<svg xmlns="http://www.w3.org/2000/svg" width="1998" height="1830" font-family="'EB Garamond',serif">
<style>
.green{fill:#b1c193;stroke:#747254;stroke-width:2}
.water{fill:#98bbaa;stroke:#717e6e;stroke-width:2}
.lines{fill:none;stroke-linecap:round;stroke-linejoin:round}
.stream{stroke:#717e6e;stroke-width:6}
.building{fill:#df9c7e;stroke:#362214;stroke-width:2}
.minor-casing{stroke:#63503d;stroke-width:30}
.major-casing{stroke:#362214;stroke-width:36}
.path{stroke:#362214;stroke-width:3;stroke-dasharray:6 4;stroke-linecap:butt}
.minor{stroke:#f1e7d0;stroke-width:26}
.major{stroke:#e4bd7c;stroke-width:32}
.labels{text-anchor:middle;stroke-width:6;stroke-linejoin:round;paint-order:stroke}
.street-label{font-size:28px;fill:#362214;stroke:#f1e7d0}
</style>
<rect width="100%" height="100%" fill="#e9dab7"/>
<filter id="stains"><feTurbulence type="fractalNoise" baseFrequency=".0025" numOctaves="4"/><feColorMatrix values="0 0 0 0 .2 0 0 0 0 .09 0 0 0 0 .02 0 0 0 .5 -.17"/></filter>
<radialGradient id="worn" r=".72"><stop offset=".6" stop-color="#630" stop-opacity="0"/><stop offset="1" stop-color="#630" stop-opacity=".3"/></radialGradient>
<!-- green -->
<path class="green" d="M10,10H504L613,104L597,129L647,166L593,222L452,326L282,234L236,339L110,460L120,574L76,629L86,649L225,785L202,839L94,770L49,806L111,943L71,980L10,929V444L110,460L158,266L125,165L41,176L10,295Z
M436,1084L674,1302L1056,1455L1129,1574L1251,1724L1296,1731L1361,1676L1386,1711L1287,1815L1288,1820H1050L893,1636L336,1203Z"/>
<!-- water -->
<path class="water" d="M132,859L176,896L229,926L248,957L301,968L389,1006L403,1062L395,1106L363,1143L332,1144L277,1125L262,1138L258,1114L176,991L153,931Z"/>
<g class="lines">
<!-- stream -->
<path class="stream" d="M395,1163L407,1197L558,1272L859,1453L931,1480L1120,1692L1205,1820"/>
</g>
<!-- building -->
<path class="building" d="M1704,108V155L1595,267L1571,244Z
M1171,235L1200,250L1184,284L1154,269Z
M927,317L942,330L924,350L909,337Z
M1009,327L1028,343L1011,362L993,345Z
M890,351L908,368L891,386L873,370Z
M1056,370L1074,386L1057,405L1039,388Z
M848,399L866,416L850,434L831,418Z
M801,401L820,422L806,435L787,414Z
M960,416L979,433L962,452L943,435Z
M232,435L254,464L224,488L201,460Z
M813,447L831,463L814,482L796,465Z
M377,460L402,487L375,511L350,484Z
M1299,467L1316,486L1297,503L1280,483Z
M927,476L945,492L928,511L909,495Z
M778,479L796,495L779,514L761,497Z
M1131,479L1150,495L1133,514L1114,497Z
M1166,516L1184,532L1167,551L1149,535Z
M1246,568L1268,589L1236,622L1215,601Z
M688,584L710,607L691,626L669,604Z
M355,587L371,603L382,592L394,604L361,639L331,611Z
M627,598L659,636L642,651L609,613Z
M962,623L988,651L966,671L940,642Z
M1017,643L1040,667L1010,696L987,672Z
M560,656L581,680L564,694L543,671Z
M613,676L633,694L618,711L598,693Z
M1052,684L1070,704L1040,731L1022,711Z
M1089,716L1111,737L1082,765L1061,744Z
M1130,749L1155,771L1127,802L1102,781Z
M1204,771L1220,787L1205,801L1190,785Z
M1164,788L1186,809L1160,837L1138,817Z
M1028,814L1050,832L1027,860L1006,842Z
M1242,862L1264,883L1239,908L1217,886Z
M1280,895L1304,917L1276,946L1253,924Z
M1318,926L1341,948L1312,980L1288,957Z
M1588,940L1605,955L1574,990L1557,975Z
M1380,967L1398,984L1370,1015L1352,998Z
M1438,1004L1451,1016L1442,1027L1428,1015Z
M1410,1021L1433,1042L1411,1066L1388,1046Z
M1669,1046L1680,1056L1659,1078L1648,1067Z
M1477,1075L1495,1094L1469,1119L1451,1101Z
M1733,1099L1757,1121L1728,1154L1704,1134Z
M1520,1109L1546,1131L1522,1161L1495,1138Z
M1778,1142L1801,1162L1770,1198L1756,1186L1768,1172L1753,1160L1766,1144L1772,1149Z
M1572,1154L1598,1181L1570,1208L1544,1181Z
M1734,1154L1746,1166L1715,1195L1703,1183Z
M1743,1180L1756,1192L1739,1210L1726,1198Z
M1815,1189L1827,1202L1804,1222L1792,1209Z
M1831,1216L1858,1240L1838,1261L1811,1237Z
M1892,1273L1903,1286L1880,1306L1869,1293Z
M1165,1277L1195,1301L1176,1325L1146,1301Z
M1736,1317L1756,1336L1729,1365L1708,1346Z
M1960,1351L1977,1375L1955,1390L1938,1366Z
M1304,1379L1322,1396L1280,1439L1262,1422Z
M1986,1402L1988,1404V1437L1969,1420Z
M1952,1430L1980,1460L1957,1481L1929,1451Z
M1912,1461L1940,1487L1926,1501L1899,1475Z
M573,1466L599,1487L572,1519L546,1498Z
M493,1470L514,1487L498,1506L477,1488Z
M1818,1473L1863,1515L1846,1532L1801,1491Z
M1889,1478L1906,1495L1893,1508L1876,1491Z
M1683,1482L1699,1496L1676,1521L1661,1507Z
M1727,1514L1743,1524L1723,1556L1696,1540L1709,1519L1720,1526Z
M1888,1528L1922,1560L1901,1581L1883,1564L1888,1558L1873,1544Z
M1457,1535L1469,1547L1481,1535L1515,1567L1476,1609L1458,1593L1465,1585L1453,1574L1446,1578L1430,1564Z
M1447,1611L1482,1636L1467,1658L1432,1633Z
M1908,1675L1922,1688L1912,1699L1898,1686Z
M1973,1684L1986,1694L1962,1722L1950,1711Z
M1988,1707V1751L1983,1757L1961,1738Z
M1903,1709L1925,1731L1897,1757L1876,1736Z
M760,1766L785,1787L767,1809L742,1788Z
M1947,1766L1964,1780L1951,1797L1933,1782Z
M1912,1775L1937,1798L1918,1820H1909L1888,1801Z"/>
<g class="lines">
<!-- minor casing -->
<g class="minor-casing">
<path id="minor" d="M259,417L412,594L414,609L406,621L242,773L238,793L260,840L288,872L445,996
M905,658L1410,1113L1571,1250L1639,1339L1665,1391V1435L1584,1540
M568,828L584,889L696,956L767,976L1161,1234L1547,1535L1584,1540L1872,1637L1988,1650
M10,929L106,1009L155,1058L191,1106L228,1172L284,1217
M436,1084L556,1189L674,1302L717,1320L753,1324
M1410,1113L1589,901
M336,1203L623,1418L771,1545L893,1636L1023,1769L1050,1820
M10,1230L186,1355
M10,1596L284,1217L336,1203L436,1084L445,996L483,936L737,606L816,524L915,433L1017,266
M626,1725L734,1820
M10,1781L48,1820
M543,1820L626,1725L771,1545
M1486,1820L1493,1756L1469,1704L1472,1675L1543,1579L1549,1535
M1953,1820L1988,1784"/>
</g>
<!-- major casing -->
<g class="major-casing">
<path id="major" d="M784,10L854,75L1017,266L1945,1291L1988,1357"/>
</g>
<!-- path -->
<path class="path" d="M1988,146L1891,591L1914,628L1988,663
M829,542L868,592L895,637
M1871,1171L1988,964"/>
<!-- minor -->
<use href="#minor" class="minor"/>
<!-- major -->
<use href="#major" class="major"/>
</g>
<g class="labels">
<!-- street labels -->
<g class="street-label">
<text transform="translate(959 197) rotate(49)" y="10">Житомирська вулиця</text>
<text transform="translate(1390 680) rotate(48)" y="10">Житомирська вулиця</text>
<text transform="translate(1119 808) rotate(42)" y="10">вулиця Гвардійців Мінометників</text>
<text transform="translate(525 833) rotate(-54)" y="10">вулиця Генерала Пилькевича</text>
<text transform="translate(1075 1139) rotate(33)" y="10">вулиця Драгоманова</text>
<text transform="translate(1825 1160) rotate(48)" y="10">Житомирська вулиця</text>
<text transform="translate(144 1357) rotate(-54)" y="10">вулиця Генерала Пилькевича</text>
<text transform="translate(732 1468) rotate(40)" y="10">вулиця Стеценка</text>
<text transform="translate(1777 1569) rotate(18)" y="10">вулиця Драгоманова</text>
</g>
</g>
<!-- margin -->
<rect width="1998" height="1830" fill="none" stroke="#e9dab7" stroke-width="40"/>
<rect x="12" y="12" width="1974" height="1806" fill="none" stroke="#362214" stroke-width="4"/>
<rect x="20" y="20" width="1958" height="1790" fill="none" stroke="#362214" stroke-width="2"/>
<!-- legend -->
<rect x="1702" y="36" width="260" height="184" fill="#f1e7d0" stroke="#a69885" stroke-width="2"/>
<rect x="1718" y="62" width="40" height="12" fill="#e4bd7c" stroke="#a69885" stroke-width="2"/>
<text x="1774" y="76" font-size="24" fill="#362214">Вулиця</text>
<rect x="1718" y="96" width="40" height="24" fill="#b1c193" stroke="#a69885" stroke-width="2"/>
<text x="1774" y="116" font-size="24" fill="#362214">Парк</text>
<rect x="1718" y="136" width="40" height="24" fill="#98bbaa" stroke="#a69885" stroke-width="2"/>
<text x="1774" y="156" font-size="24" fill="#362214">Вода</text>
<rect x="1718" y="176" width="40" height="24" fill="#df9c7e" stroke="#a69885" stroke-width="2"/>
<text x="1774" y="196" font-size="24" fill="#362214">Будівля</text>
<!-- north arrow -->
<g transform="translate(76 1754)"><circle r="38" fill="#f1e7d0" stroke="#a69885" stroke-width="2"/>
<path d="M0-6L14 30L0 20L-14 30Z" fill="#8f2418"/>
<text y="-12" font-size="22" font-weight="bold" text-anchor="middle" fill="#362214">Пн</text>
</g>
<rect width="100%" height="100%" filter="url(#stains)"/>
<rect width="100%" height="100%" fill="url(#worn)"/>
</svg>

::::::::

WORK TASK
All lines with the string "worn" must be copied from the data.

EXPECTED OUTPUT
<radialGradient id="worn" r=".72"><stop offset=".6" stop-color="#630" stop-opacity="0"/><stop offset="1" stop-color="#630" stop-opacity=".3"/></radialGradient>
<rect width="100%" height="100%" fill="url(#worn)"/>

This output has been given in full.